§ Work instructions
Nothing but the records themselves, exactly as written, should appear in the reply; leave out the pictures.
★ ★ ★ ★ ★
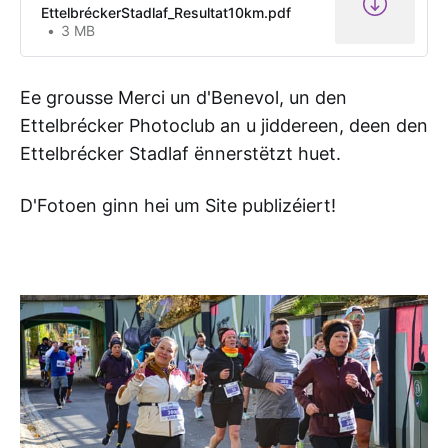
EttelbréckerStadlaf_Resultat10km.pdf
3 MB
Ee grousse Merci un d'Benevol, un den
Ettelbrécker Photoclub an u jiddereen, deen den
Ettelbrécker Stadlaf ënnerstëtzt huet.
D'Fotoen ginn hei um Site publizéiert!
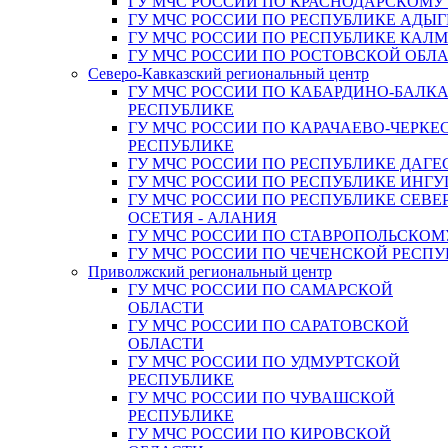
ГУ МЧС РОССИИ ПО КРАСНОДАРСКОМУ
ГУ МЧС РОССИИ ПО РЕСПУБЛИКЕ АДЫГ
ГУ МЧС РОССИИ ПО РЕСПУБЛИКЕ КАЛ
ГУ МЧС РОССИИ ПО РОСТОВСКОЙ ОБЛ
Северо-Кавказский региональный центр
ГУ МЧС РОССИИ ПО КАБАРДИНО-БАЛК
РЕСПУБЛИКЕ
ГУ МЧС РОССИИ ПО КАРАЧАЕВО-ЧЕРКЕ
РЕСПУБЛИКЕ
ГУ МЧС РОССИИ ПО РЕСПУБЛИКЕ ДАГЕ
ГУ МЧС РОССИИ ПО РЕСПУБЛИКЕ ИНГ
ГУ МЧС РОССИИ ПО РЕСПУБЛИКЕ СЕВЕ
ОСЕТИЯ - АЛАНИЯ
ГУ МЧС РОССИИ ПО СТАВРОПОЛЬСКОМ
ГУ МЧС РОССИИ ПО ЧЕЧЕНСКОЙ РЕСПУ
Приволжский региональный центр
ГУ МЧС РОССИИ ПО САМАРСКОЙ
ОБЛАСТИ
ГУ МЧС РОССИИ ПО САРАТОВСКОЙ
ОБЛАСТИ
ГУ МЧС РОССИИ ПО УДМУРТСКОЙ
РЕСПУБЛИКЕ
ГУ МЧС РОССИИ ПО ЧУВАШСКОЙ
РЕСПУБЛИКЕ
ГУ МЧС РОССИИ ПО КИРОВСКОЙ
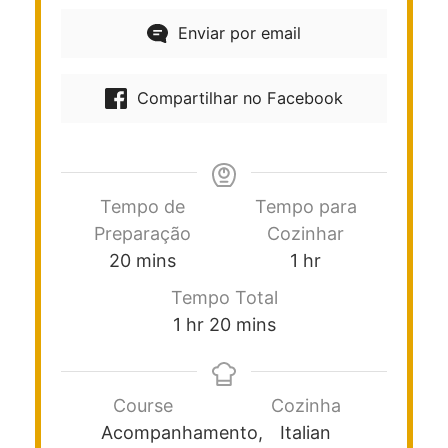
Enviar por email
Compartilhar no Facebook
Tempo de
Tempo para
Preparação
Cozinhar
20
mins
1
hr
Tempo Total
1
hr
20
mins
Course
Cozinha
Acompanhamento,
Italian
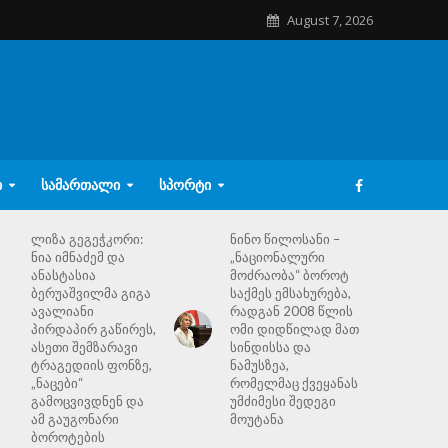
August 7, 2026
Ი
ᲡᲐᲛᲐᲠᲗᲐᲚᲘ
ᲡᲞᲝᲠᲢᲘ
ლიზა გეგეჭკორი:
ნინო წილოსანი –
ნია იმნაძემ და
„ნაციონალური
ანასტასია
მოძრაობა“ ბოროტ
ბერუაშვილმა გიგა
საქმეს ემსახურება,
ავალიანი
რადგან 2008 წლის
პირდაპირ გაწირეს,
ომი დიდწილად მათ
ასეთი შემზარავი
სინდისსა და
ტრაგედიის ფონზე,
ნამუსზეა,
„ნაცები“
რომელმაც ქვეყანას
გამოცვივდნენ და
უმძიმესი შედეგი
ამ გაუგონარი
მოუტანა
ბოროტების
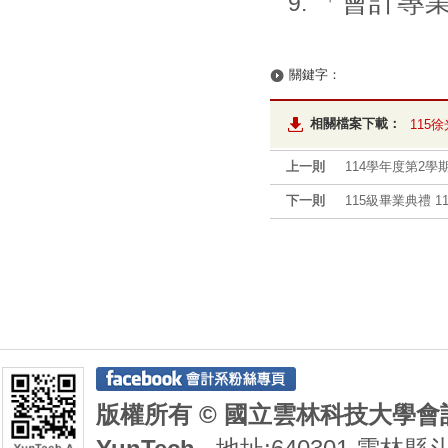
「會計專
關鍵字：
相關檔案下載：
115
上一則
114學年度第2學
下一則
115級畢業典禮 
版權所有 © 國立雲林科技大學會計系 De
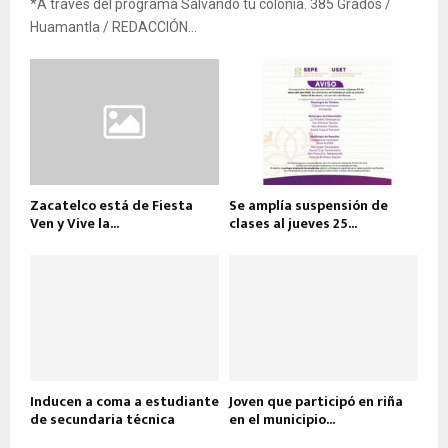
*A través del programa Salvando tu colonia. 385 Grados /
Huamantla / REDACCIÓN...
Zacatelco está de Fiesta
Se amplía suspensión de
Ven y Vive la...
clases al jueves 25...
Inducen a coma a estudiante
Joven que participó en riña
de secundaria técnica
en el municipio...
★ ★ ★ ★ ★
§ Answer
EttelbréckerStadlaf_Resultat10km.pdf
3 MB
Ee grousse Merci un d'Benevol, un den
Ettelbrécker Photoclub an u jiddereen, deen den
Ettelbrécker Stadlaf ënnerstëtzt huet.
D'Fotoen ginn hei um Site publizéiert!
ГУ МЧС РОССИИ ПО КРАСНОДАРСКОМУ
ГУ МЧС РОССИИ ПО РЕСПУБЛИКЕ АДЫГ
ГУ МЧС РОССИИ ПО РЕСПУБЛИКЕ КАЛ
ГУ МЧС РОССИИ ПО РОСТОВСКОЙ ОБЛ
Северо-Кавказский региональный центр
ГУ МЧС РОССИИ ПО КАБАРДИНО-БАЛК
РЕСПУБЛИКЕ
ГУ МЧС РОССИИ ПО КАРАЧАЕВО-ЧЕРКЕ
РЕСПУБЛИКЕ
ГУ МЧС РОССИИ ПО РЕСПУБЛИКЕ ДАГЕ
ГУ МЧС РОССИИ ПО РЕСПУБЛИКЕ ИНГ
ГУ МЧС РОССИИ ПО РЕСПУБЛИКЕ СЕВЕ
ОСЕТИЯ - АЛАНИЯ
ГУ МЧС РОССИИ ПО СТАВРОПОЛЬСКОМ
ГУ МЧС РОССИИ ПО ЧЕЧЕНСКОЙ РЕСПУ
Приволжский региональный центр
ГУ МЧС РОССИИ ПО САМАРСКОЙ
ОБЛАСТИ
ГУ МЧС РОССИИ ПО САРАТОВСКОЙ
ОБЛАСТИ
ГУ МЧС РОССИИ ПО УДМУРТСКОЙ
РЕСПУБЛИКЕ
ГУ МЧС РОССИИ ПО ЧУВАШСКОЙ
РЕСПУБЛИКЕ
ГУ МЧС РОССИИ ПО КИРОВСКОЙ
Enviar por email
Compartilhar no Facebook
Tempo de
Tempo para
Preparação
Cozinhar
20
mins
1
hr
Tempo Total
1
hr
20
mins
Course
Cozinha
Acompanhamento,
Italian
August 7, 2026
Ი
ᲡᲐᲛᲐᲠᲗᲐᲚᲘ
ᲡᲞᲝᲠᲢᲘ
ლიზა გეგეჭკორი:
ნინო წილოსანი –
ნია იმნაძემ და
„ნაციონალური
ანასტასია
მოძრაობა“ ბოროტ
ბერუაშვილმა გიგა
საქმეს ემსახურება,
ავალიანი
რადგან 2008 წლის
პირდაპირ გაწირეს,
ომი დიდწილად მათ
ასეთი შემზარავი
სინდისსა და
ტრაგედიის ფონზე,
ნამუსზეა,
„ნაცები“
რომელმაც ქვეყანას
გამოცვივდნენ და
უმძიმესი შედეგი
ამ გაუგონარი
მოუტანა
ბოროტების
「會計專
關鍵字：
相關檔案下載：
115
上一則
114學年度第2學
下一則
115級畢業典禮 
版權所有 © 國立雲林科技大學會計系 De
*A través del programa Salvando tu colonia. 385 Grados /
Huamantla / REDACCIÓN...
Zacatelco está de Fiesta
Se amplía suspensión de
Ven y Vive la...
clases al jueves 25...
Inducen a coma a estudiante
Joven que participó en riña
de secundaria técnica
en el municipio...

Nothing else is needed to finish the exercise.